Setaria faberi (giant foxtail) is a major grass weed of maize in North America and can prove difficult to control using selective herbicides. In grasses, tolerance to the chloro‐ s ‐triazine and chloroacetanilide classes of selective herbicides is associated with their rapid detoxification by glutathione conjugation catalysed by glutathione transferases (GSTs, EC 2.5.1.18). We were therefore interested in characterising the GSTs in S. faberi and comparing them with the corresponding enzymes in maize. Four S. faberi GST isoenzymes ( Sfa GSTs 1 to 4) with activities toward the triazine herbicide atrazine, the chloroacetanilide herbicides metolachlor and alachlor and the diphenyl ether herbicide fluorodifen were purified from the foliage of young plants. These GSTs detoxified herbicides with similar efficiencies to those determined for GST isoenzymes from maize, but their levels of expression in the leaves were 20‐fold lower than those reported in the crop. All Sfa GSTs were composed of two subunits and the 28 kDa subunit of the isoenzyme Sf aGST1 reacted strongly to an antiserum raised to the maize theta‐type GST Zm GSTI‐II. Sfa GST1 also appeared to be very similar in substrate specificity to the major maize GST Zm GSTI‐I. The similarity of Sfa GST1 and Zm GSTI subunits was confirmed by RT‐PCR using primers specific to Zm GSTI, with a 370 bp DNA amplification product from S. faberi showing 88% identity at the nucleotide level to the corresponding sequence of Zm GSTI. However, Sfa GSTs also differed significantly from Zm GSTs. Unlike maize, only one isoenzyme, Sfa GST2, detoxified chloroacetanilides.
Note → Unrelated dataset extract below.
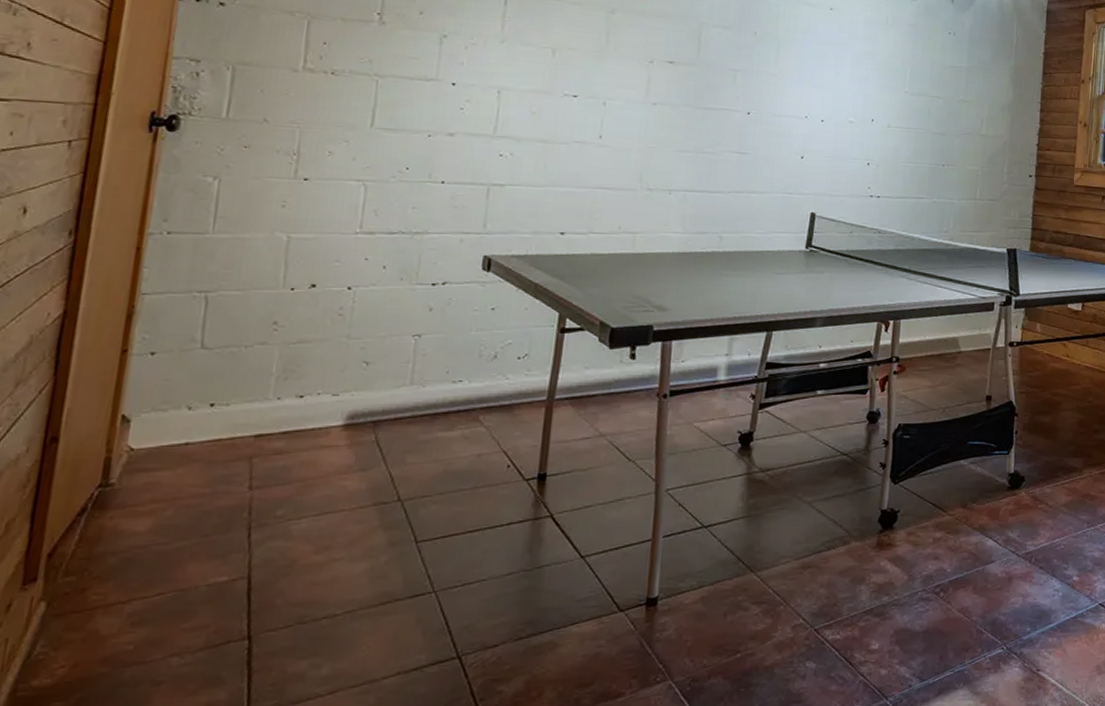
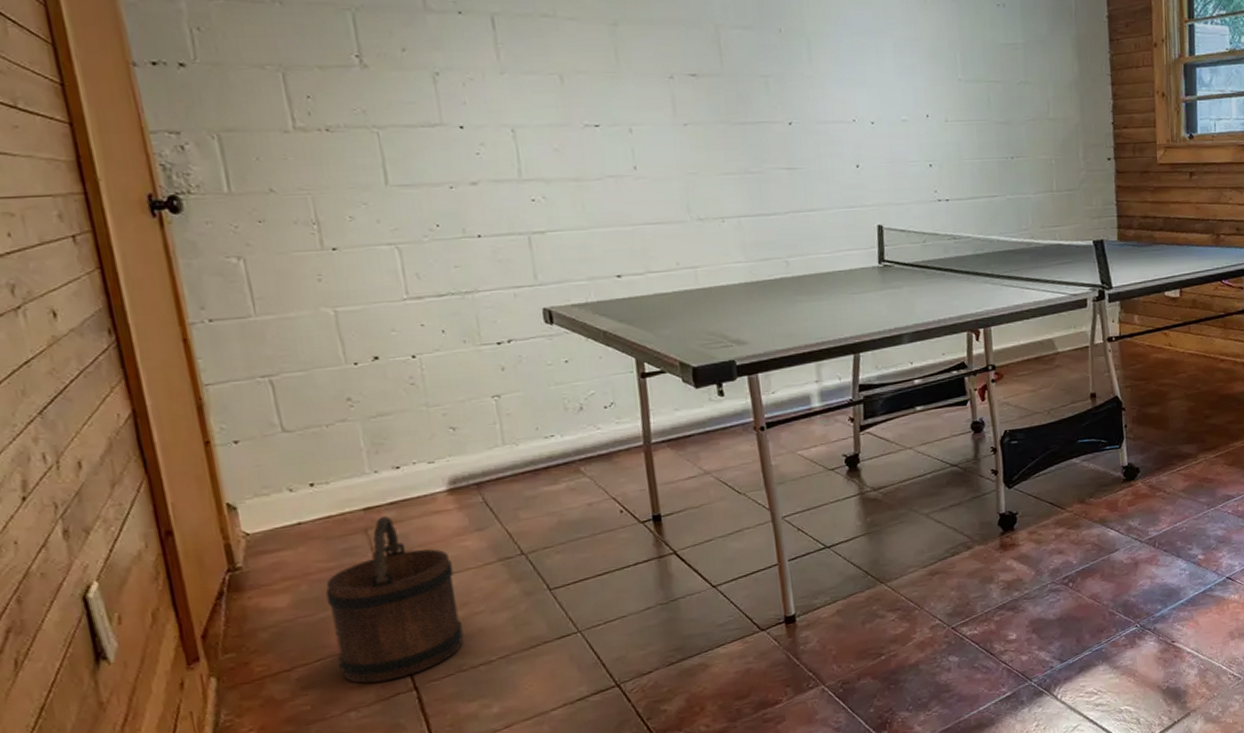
bucket: none [177,446,327,627] -> present [325,516,464,684]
Also, Sfa GST3 and Sfa GST4 resembled tau‐type GSTs from maize in showing high activities toward fluorodifen, but these Sfa GSTs were not recognised by an antiserum raised to the maize tau‐type GST Zm GSTV‐VI. Sfa GST4 also differed from the Zm GSTs described to date in showing high activities toward atrazine. Our results demonstrate that while some GSTs are conserved in grass crops and weeds, others are quite different.